* Work to complete
In the forum thread about slingshot hunting at a cricket club, which animals did the owner not want the first poster to shoot?

* Text shown
※

# take your topshot to work day



## youcanthide (Jun 16, 2013)

working at a cricket club fitting the bar out yesterday and i couldnt help but notice the amount of pigeons and squirrels knocking about, quick talk to the owner and he is more than happy for me to shoot the pigeons but not the squirrels as he likes to see them about, ONLY after we had finished the bar though. So today i took the topshot along with me, within 30 mins i had nailed a pigeon with a neck shot and a dove. Then pulling out the car park i bagged another woody with a spine shot out the window, awkward with my draw length i can tell you lol. M-8 hexnuts and single 1745.


----------



## kenyaslinger (Jun 27, 2013)

Nice shooting man! Single 1745!! I hunt smaller birds with doubles!! Btw, what's the weight of m8 hexnuts?


----------



## youcanthide (Jun 16, 2013)

Singles are awesome for light ammo and a long draw length, i started using them after seeing oneproundmeximan's success with them, i havent a clue on the weight mate sorry


----------



## zippo (Jul 9, 2014)

Great hunt ! i wad just out for doves now but i had a flyaway hit..


----------



## Wingshooter (Dec 24, 2009)

Alright, another light draw weight hunter that shows you don't need massive rubber to do the job. Good shooting.


----------



## slingshooterPT (Feb 22, 2014)

Great work bud! One more for the single 1745 fans


----------



## Susi (Mar 3, 2013)

yep with lighter rubber and a hit to a critical area you got supper. The arc of trajectory of course is a bit more confusing on light bands since you have to add a lot more elevation. But shooting from a car with light bands is a lot nicer than using heavy ones, believe me.


----------



## youcanthide (Jun 16, 2013)

Light ammo flies flatter mate so if anything the trajectory is easier


----------



## Charles (Aug 26, 2010)

Good solution for both of you!

Cheers ...... Charles


----------



## treefork (Feb 1, 2010)

Nice .


----------



## RUBEN_CO (Sep 1, 2013)

You said you have a long draw length, what is your draw?

thanks


----------



## youcanthide (Jun 16, 2013)

Not sure mate. My floating g anchors semi butterfly almost going into full


----------



## Oneproudmeximan (May 20, 2013)

Way to go buddy nice to see the old topshots doing justice till this day and with single 1745s that's the cream of the crop cheers mate


----------

※

* Dataset extract

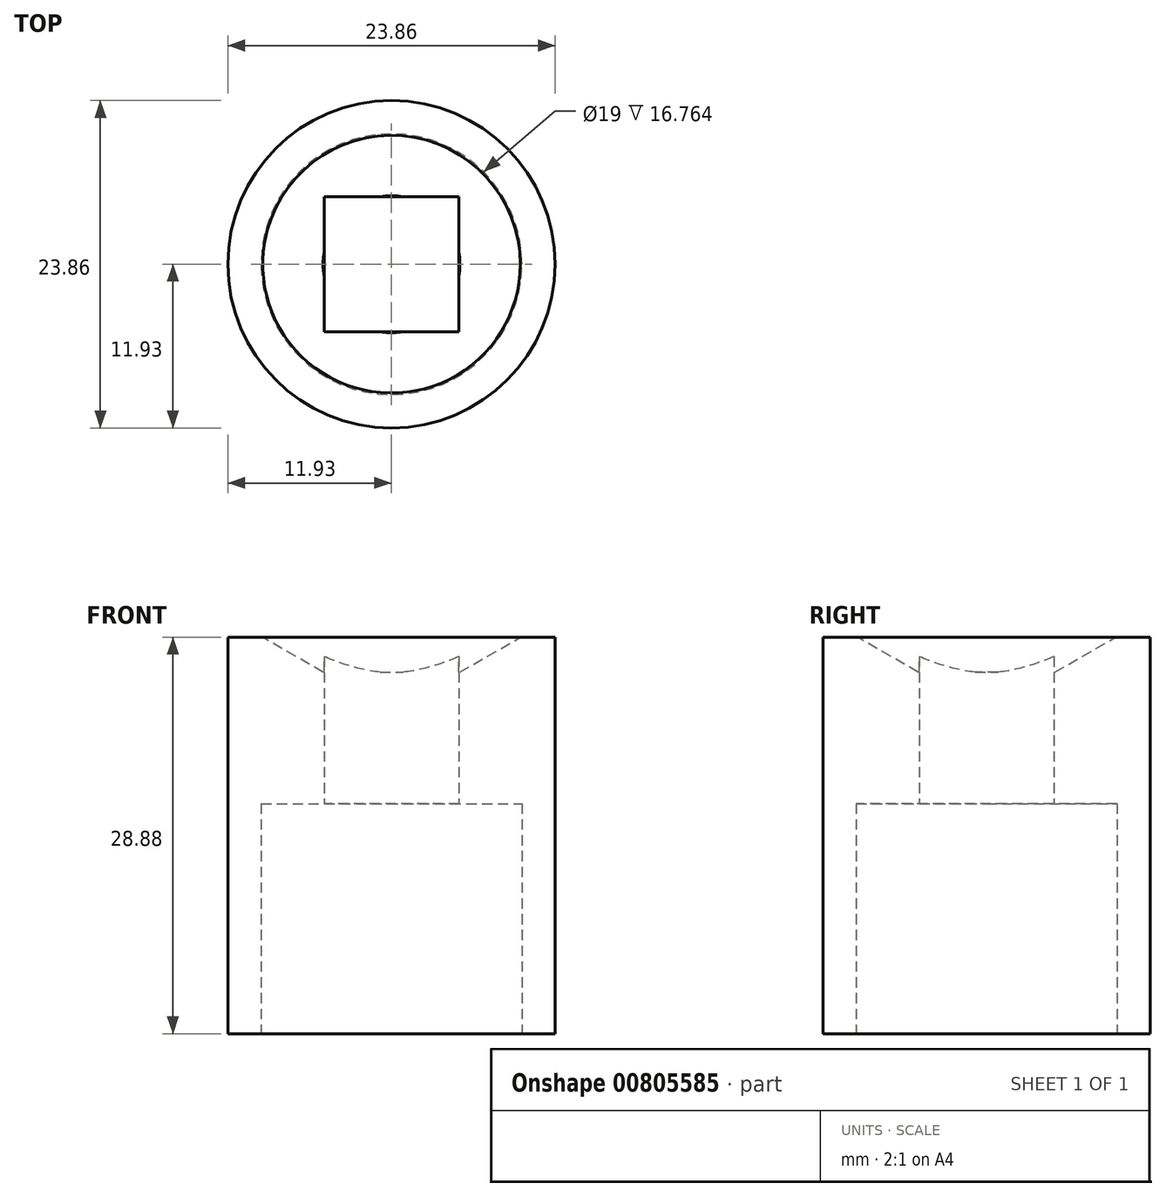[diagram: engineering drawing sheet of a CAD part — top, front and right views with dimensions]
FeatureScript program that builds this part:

※

* Response
The squirrels, because the owner likes to see them about.